## What needs to be done
When you reach the line containing "if cache.group.CfgType == share.Learned" in the entries below, start writing out each line exactly, and stop after the line containing "00:27:56.910 --> 00:27:58.059".

## Records for this task
<<<<

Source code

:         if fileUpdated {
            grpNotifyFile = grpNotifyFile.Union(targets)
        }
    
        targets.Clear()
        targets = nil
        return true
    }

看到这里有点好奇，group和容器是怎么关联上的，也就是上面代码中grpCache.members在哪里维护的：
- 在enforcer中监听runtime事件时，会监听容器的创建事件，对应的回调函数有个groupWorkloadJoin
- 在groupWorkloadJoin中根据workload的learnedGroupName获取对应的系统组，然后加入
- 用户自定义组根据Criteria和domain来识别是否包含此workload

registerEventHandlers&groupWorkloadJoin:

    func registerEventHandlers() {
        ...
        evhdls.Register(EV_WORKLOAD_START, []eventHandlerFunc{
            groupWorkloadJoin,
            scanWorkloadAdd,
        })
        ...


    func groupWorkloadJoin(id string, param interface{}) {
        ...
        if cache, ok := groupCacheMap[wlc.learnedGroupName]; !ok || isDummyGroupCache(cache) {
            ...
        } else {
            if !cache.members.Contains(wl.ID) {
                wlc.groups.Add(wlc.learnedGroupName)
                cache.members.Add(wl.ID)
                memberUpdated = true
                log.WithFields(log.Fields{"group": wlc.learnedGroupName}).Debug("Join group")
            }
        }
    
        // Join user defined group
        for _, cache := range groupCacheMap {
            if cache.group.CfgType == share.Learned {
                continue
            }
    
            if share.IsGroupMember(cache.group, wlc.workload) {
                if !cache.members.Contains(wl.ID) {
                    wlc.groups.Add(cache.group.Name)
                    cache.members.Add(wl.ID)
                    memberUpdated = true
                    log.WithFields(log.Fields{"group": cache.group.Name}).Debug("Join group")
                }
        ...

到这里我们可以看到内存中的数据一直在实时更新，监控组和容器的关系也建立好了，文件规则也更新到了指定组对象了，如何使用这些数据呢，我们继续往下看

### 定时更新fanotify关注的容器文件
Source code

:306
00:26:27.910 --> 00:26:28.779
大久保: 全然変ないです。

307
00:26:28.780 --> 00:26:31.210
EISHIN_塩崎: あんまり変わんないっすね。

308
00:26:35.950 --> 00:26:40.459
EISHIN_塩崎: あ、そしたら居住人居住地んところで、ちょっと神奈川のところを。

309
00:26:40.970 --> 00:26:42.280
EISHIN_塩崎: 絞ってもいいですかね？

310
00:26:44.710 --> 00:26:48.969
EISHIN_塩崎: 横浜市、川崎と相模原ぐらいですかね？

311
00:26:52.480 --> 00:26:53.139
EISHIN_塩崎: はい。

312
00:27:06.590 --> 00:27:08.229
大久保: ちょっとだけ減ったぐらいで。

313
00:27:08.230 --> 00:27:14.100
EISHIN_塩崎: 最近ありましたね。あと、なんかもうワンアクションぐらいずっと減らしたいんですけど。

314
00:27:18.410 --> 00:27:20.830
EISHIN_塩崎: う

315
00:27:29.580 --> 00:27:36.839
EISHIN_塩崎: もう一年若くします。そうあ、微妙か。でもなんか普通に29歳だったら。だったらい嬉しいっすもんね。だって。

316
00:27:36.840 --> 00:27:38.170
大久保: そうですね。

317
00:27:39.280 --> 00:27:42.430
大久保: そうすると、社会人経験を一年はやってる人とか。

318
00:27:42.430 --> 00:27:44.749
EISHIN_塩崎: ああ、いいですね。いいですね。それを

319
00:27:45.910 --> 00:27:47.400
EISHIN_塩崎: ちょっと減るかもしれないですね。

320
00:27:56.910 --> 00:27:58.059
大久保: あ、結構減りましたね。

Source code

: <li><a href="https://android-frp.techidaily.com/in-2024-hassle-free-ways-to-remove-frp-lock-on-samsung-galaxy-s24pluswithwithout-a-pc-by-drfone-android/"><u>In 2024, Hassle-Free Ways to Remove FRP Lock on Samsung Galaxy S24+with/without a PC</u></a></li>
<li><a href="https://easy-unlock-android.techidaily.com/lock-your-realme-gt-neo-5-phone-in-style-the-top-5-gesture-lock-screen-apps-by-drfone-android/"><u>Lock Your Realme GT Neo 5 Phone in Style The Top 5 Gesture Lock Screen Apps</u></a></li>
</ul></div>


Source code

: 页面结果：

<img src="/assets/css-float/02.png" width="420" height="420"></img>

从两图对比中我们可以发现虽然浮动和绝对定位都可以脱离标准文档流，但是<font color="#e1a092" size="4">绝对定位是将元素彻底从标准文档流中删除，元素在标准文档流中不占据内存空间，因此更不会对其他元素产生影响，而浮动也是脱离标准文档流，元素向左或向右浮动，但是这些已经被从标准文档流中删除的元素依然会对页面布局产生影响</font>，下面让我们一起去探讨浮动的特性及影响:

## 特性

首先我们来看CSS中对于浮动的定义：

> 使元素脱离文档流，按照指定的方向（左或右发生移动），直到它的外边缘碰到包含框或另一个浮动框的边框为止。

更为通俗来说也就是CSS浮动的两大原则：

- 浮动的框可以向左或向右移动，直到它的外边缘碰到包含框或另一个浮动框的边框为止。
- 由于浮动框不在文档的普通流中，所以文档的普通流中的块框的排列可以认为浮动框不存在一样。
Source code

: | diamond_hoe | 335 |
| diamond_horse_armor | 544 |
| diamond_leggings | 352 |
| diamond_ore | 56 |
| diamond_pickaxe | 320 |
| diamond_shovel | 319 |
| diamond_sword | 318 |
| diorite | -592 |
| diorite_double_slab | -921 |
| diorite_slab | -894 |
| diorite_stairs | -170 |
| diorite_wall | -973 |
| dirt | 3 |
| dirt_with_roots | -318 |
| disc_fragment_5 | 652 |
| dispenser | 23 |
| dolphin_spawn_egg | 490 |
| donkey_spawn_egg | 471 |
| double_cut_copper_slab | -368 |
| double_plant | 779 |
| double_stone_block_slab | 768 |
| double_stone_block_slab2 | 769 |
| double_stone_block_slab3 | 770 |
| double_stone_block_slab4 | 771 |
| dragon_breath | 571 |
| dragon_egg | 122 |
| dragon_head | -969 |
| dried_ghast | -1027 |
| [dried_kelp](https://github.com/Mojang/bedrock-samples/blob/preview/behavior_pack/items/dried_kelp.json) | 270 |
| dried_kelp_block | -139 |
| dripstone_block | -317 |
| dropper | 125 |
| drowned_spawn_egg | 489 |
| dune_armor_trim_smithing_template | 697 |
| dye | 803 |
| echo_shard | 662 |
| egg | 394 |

>>>>

## Answer to the problem
            if cache.group.CfgType == share.Learned {
                continue
            }
    
            if share.IsGroupMember(cache.group, wlc.workload) {
                if !cache.members.Contains(wl.ID) {
                    wlc.groups.Add(cache.group.Name)
                    cache.members.Add(wl.ID)
                    memberUpdated = true
                    log.WithFields(log.Fields{"group": cache.group.Name}).Debug("Join group")
                }
        ...

到这里我们可以看到内存中的数据一直在实时更新，监控组和容器的关系也建立好了，文件规则也更新到了指定组对象了，如何使用这些数据呢，我们继续往下看

### 定时更新fanotify关注的容器文件
Source code

:306
00:26:27.910 --> 00:26:28.779
大久保: 全然変ないです。

307
00:26:28.780 --> 00:26:31.210
EISHIN_塩崎: あんまり変わんないっすね。

308
00:26:35.950 --> 00:26:40.459
EISHIN_塩崎: あ、そしたら居住人居住地んところで、ちょっと神奈川のところを。

309
00:26:40.970 --> 00:26:42.280
EISHIN_塩崎: 絞ってもいいですかね？

310
00:26:44.710 --> 00:26:48.969
EISHIN_塩崎: 横浜市、川崎と相模原ぐらいですかね？

311
00:26:52.480 --> 00:26:53.139
EISHIN_塩崎: はい。

312
00:27:06.590 --> 00:27:08.229
大久保: ちょっとだけ減ったぐらいで。

313
00:27:08.230 --> 00:27:14.100
EISHIN_塩崎: 最近ありましたね。あと、なんかもうワンアクションぐらいずっと減らしたいんですけど。

314
00:27:18.410 --> 00:27:20.830
EISHIN_塩崎: う

315
00:27:29.580 --> 00:27:36.839
EISHIN_塩崎: もう一年若くします。そうあ、微妙か。でもなんか普通に29歳だったら。だったらい嬉しいっすもんね。だって。

316
00:27:36.840 --> 00:27:38.170
大久保: そうですね。

317
00:27:39.280 --> 00:27:42.430
大久保: そうすると、社会人経験を一年はやってる人とか。

318
00:27:42.430 --> 00:27:44.749
EISHIN_塩崎: ああ、いいですね。いいですね。それを

319
00:27:45.910 --> 00:27:47.400
EISHIN_塩崎: ちょっと減るかもしれないですね。

320
00:27:56.910 --> 00:27:58.059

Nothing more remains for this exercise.